◆ **The problem**
Every entry must appear in the answer exactly as it does here.

◆ **Information supplied**
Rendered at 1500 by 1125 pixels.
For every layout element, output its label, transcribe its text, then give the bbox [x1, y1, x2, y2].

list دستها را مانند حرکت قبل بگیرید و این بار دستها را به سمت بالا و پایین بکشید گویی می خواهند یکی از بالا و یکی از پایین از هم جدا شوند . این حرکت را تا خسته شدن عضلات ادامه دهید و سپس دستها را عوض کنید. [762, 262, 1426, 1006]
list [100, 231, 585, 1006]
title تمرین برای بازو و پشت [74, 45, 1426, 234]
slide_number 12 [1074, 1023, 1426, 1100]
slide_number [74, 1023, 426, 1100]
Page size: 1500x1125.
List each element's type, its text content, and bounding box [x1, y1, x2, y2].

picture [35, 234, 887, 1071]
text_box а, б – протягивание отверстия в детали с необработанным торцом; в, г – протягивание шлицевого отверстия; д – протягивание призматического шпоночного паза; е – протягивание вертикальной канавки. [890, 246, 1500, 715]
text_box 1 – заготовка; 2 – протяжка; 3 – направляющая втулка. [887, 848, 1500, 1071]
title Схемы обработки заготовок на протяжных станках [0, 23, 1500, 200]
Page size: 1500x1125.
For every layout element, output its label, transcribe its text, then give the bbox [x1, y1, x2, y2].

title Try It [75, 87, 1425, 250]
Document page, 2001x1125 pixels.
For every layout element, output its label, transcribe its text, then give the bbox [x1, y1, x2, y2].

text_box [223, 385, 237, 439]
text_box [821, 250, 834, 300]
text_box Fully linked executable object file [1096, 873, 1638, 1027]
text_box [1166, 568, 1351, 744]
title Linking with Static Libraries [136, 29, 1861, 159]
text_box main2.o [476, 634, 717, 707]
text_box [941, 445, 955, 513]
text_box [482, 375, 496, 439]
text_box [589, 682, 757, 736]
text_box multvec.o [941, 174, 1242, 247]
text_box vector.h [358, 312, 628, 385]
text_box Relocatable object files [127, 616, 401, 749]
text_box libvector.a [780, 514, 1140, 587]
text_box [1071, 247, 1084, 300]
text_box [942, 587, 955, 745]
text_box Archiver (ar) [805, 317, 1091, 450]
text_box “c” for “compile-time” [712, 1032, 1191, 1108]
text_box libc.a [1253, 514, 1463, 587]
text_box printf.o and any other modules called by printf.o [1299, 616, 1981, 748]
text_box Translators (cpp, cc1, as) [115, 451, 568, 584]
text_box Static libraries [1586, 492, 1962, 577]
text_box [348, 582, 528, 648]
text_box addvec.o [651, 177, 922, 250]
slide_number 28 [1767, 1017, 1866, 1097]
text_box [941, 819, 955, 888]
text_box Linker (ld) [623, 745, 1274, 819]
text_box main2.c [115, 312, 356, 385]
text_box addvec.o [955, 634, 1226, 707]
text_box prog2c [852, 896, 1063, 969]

◆ **Exercise answer**
Rendered at 1500 by 1125 pixels.
For every layout element, output its label, transcribe its text, then give the bbox [x1, y1, x2, y2].

list دستها را مانند حرکت قبل بگیرید و این بار دستها را به سمت بالا و پایین بکشید گویی می خواهند یکی از بالا و یکی از پایین از هم جدا شوند . این حرکت را تا خسته شدن عضلات ادامه دهید و سپس دستها را عوض کنید. [762, 262, 1426, 1006]
list [100, 231, 585, 1006]
title تمرین برای بازو و پشت [74, 45, 1426, 234]
slide_number 12 [1074, 1023, 1426, 1100]
slide_number [74, 1023, 426, 1100]
Page size: 1500x1125.
List each element's type, its text content, and bounding box [x1, y1, x2, y2].

picture [35, 234, 887, 1071]
text_box а, б – протягивание отверстия в детали с необработанным торцом; в, г – протягивание шлицевого отверстия; д – протягивание призматического шпоночного паза; е – протягивание вертикальной канавки. [890, 246, 1500, 715]
text_box 1 – заготовка; 2 – протяжка; 3 – направляющая втулка. [887, 848, 1500, 1071]
title Схемы обработки заготовок на протяжных станках [0, 23, 1500, 200]
Page size: 1500x1125.
For every layout element, output its label, transcribe its text, then give the bbox [x1, y1, x2, y2].

title Try It [75, 87, 1425, 250]
Document page, 2001x1125 pixels.
For every layout element, output its label, transcribe its text, then give the bbox [x1, y1, x2, y2].

text_box [223, 385, 237, 439]
text_box [821, 250, 834, 300]
text_box Fully linked executable object file [1096, 873, 1638, 1027]
text_box [1166, 568, 1351, 744]
title Linking with Static Libraries [136, 29, 1861, 159]
text_box main2.o [476, 634, 717, 707]
text_box [941, 445, 955, 513]
text_box [482, 375, 496, 439]
text_box [589, 682, 757, 736]
text_box multvec.o [941, 174, 1242, 247]
text_box vector.h [358, 312, 628, 385]
text_box Relocatable object files [127, 616, 401, 749]
text_box libvector.a [780, 514, 1140, 587]
text_box [1071, 247, 1084, 300]
text_box [942, 587, 955, 745]
text_box Archiver (ar) [805, 317, 1091, 450]
text_box “c” for “compile-time” [712, 1032, 1191, 1108]
text_box libc.a [1253, 514, 1463, 587]
text_box printf.o and any other modules called by printf.o [1299, 616, 1981, 748]
text_box Translators (cpp, cc1, as) [115, 451, 568, 584]
text_box Static libraries [1586, 492, 1962, 577]
text_box [348, 582, 528, 648]
text_box addvec.o [651, 177, 922, 250]
slide_number 28 [1767, 1017, 1866, 1097]
text_box [941, 819, 955, 888]
text_box Linker (ld) [623, 745, 1274, 819]
text_box main2.c [115, 312, 356, 385]
text_box addvec.o [955, 634, 1226, 707]
text_box prog2c [852, 896, 1063, 969]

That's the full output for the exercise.